(Source texts of formatted documents)
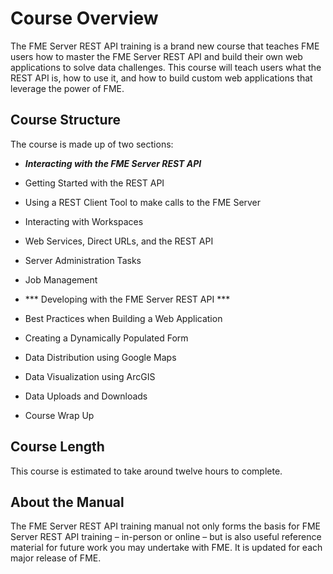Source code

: # Course Overview #

The FME Server REST API training is a brand new course that teaches FME users how to master the FME Server REST API and build their own web applications to solve data challenges. This course will teach users what the REST API is, how to use it, and how to build custom web applications that leverage the power of FME.

## Course Structure ##

The course is made up of two sections:

- ***Interacting with the FME Server REST API***

 - Getting Started with the REST API

 - Using a REST Client Tool to make calls to the FME Server

 - Interacting with Workspaces

 - Web Services, Direct URLs, and the REST API

 - Server Administration Tasks

 - Job Management

- *** Developing with the FME Server REST API ***

 - Best Practices when Building a Web Application

 - Creating a Dynamically Populated Form

 - Data Distribution using Google Maps

 - Data Visualization using ArcGIS

 - Data Uploads and Downloads

 - Course Wrap Up


## Course Length ##

This course is estimated to take around twelve hours to complete.

## About the Manual ##

The FME Server REST API training manual not only forms the basis for FME Server REST API training – in-person or online – but is also useful reference material for future work you may undertake with FME. It is updated for each major release of FME.

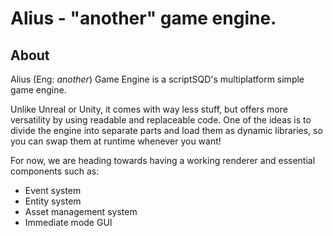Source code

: # Alius - "another" game engine.

## About

Alius (Eng: *another*) Game Engine is a scriptSQD's multiplatform simple game engine.

Unlike Unreal or Unity, it comes with way less stuff, but offers more versatility by using readable and replaceable
code. One of the ideas is to divide the engine into separate parts and load them as dynamic libraries, so you can swap
them at runtime whenever you want!

For now, we are heading towards having a working renderer and essential components such as:

- Event system
- Entity system
- Asset management system
- Immediate mode GUI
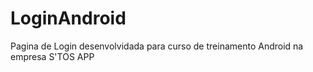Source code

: # LoginAndroid
Pagina de Login desenvolvidada para curso de treinamento Android na empresa S'TOS APP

◆ **Work instruction**
Copy every line above with no changes, omitting the pictures.

◆ **Written answer**
Source code

: # Course Overview #

The FME Server REST API training is a brand new course that teaches FME users how to master the FME Server REST API and build their own web applications to solve data challenges. This course will teach users what the REST API is, how to use it, and how to build custom web applications that leverage the power of FME.

## Course Structure ##

The course is made up of two sections:

- ***Interacting with the FME Server REST API***

 - Getting Started with the REST API

 - Using a REST Client Tool to make calls to the FME Server

 - Interacting with Workspaces

 - Web Services, Direct URLs, and the REST API

 - Server Administration Tasks

 - Job Management

- *** Developing with the FME Server REST API ***

 - Best Practices when Building a Web Application

 - Creating a Dynamically Populated Form

 - Data Distribution using Google Maps

 - Data Visualization using ArcGIS

 - Data Uploads and Downloads

 - Course Wrap Up


## Course Length ##

This course is estimated to take around twelve hours to complete.

## About the Manual ##

The FME Server REST API training manual not only forms the basis for FME Server REST API training – in-person or online – but is also useful reference material for future work you may undertake with FME. It is updated for each major release of FME.

Source code

: # Alius - "another" game engine.

## About

Alius (Eng: *another*) Game Engine is a scriptSQD's multiplatform simple game engine.

Unlike Unreal or Unity, it comes with way less stuff, but offers more versatility by using readable and replaceable
code. One of the ideas is to divide the engine into separate parts and load them as dynamic libraries, so you can swap
them at runtime whenever you want!

For now, we are heading towards having a working renderer and essential components such as:

- Event system
- Entity system
- Asset management system
- Immediate mode GUI
Source code

: # LoginAndroid
Pagina de Login desenvolvidada para curso de treinamento Android na empresa S'TOS APP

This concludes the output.